La grâce de Dieu, c’est son élan vers nous avant que nous le méritions, avant même que nous le sachions. C’est un cadeau. 

Pour qu’Armel puisse en vivre, il faudra le lui enseigner. Bien plus, il faudra le vivre avec lui, c’est-à-dire lui faire confiance. Cette confiance que nous avons reçue, elle est à partager, car le meilleur moyen de vivre la confiance, c’est que quelqu’un nous fasse confiance. Le numéro de Ressources, la revue de l’EPUdF que nous avons reçue mardi dernier, est consacrée à la jeunesse dans notre Eglise et porte le titre « Une confiance à partager ». Il y a dans cette revue des témoignages émouvants de jeunes qui ont grandi dans la vie et dans la foi parce qu’on leur a fait confiance. Ainsi Leïla : « A Taizé on parle aux jeunes comme à des personnes responsables, on leur fait confiance, on compte sur eux, on les valorise. Ça permet aux jeunes de se rendre compte de l’importance qu’ils ont pour Dieu et pour l’Eglise, et ça leur donne confiance en leurs capacités à prendre des responsabilités, à faire des choix complexes et à donner un sens à leur vie »[4].

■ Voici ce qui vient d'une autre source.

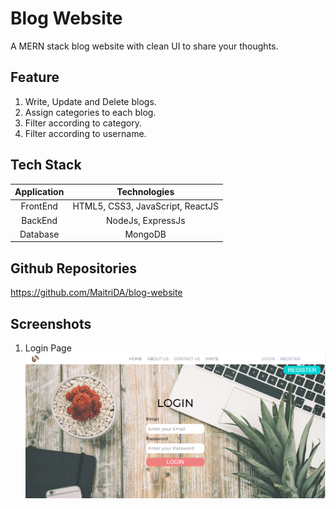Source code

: # Blog Website
A MERN stack blog website with clean UI to share your thoughts.


## Feature 
1) Write, Update and Delete blogs.
2) Assign categories to each blog.
3) Filter according to category.
4) Filter according to username.

## Tech Stack
| Application | Technologies |
| :------------: |:-------------:|
| FrontEnd | HTML5, CSS3, JavaScript, ReactJS |
| BackEnd  | NodeJs, ExpressJs |
| Database | MongoDB |

## Github Repositories
https://github.com/MaitriDA/blog-website

## Screenshots

1) Login Page
![Login](https://raw.githubusercontent.com/MaitriDA/blog-website/master/screenshot/login.PNG?token=GHSAT0AAAAAABQDKPNQYKFAEREUNKYSAIZ4YPJGZXQ)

Puissions-nous ici être une Eglise (et des parents, un parrain et une marraine) qui vive de la confiance, confiance reçue. Et qui vive la confiance, confiance donnée. Notre Eglise comme espace de confiance ! Puisse Armel vivre un jour de cette confiance, être heureux avec nous qui mettons notre confiance dans le Seigneur, heureux que nous sommes d’être gardés en paix par lui, d’être dignes de confiance dans les petites comme dans les grandes affaires.

Comme des petits chats, confiants en Dieu qui nous tient solidement par la peau du cou !

Amen.

 

[1] Martin Luther, « Préface au premier volume des œuvres latines de l’édition de Wittenberg » (1545), dans Œuvres, tome VII, Genève, Labor et Fides, 1962, p. 306-307.

[2] André Gounelle, Protestantisme, Paris, Publisud, 1992, p. 74.

[3] Le mot grec πίστις qui est utilisé par Luc comme par Paul dans les passages que nous avons lus se traduit par « foi » ou « confiance ». C’est aussi par ce mot que la Septante traduit en grec le terme hébreu מִבְטָח (mibtach – se confier à) que l’on trouve dans Psaume 40, 5.

[4] Ressources, n° 10, octobre 2019, p. 56.